Mixtures Closest to a Given Measure: A Semidefinite Programming Approach
This provides a method for determining mixture order and parameters in high-dimensional settings, useful for clustering and accelerating standard algorithms, but it is incremental as it builds on existing semidefinite programming approaches.
The paper tackles the problem of approximating a target measure, known only through its moments, using mixtures from parametric families like Gaussian or Poisson, with distances measured by 2-Wasserstein or total variation. It introduces a hierarchy of semidefinite relaxations that asymptotically converge to the optimal value, and in some cases, achieves finite convergence and recovery of the optimal mixing measure.

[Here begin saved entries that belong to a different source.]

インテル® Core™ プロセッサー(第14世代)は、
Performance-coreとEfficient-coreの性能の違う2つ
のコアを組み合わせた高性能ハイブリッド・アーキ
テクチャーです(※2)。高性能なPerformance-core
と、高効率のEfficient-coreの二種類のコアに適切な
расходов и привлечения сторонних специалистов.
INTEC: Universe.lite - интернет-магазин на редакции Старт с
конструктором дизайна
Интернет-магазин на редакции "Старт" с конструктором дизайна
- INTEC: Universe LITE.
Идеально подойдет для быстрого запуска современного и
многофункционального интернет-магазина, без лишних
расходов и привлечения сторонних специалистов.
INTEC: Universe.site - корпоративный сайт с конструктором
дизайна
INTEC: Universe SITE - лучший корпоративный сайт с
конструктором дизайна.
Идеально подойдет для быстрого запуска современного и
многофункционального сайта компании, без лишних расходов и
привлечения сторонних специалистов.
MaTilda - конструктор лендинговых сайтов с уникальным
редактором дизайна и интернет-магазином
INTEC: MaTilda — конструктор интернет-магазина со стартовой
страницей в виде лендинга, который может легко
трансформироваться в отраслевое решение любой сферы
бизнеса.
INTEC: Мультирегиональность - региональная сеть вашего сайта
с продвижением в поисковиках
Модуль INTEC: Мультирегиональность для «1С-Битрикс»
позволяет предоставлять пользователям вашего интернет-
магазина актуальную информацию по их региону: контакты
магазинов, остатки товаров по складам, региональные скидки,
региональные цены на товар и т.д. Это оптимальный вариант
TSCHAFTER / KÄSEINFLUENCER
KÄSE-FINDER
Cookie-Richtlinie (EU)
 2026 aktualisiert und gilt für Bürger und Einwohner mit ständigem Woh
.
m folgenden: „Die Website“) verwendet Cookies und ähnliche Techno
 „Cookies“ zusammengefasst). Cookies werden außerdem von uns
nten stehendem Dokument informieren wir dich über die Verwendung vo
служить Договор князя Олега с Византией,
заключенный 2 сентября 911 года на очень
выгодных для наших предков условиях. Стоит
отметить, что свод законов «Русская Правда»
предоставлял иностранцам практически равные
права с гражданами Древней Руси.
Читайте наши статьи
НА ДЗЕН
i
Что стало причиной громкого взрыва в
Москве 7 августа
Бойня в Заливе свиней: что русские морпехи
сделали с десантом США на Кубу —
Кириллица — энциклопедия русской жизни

Mixture models, such as Gaussian mixture models, are widely used in machine learning to represent complex data distributions. A key challenge, especially in high-dimensional settings, is to determine the mixture order and estimate the mixture parameters. We study the problem of approximating a target measure, available only through finitely many of its moments, by a mixture of distributions from a parametric family (e.g., Gaussian, exponential, Poisson), with approximation quality measured by the 2-Wasserstein or the total variation distance. Unlike many existing approaches, the parameter set is not assumed to be finite; it is modeled as a compact basic semi-algebraic set. We introduce a hierarchy of semidefinite relaxations with asymptotic convergence to the desired optimal value. In addition, when a certain rank condition is satisfied, the convergence is even finite and recovery of an optimal mixing measure is obtained. We also present an application to clustering, where our framework serves either as a stand-alone method or as a preprocessing step that yields both the number of clusters and strong initial parameter estimates, thereby accelerating convergence of standard (local) clustering algorithms.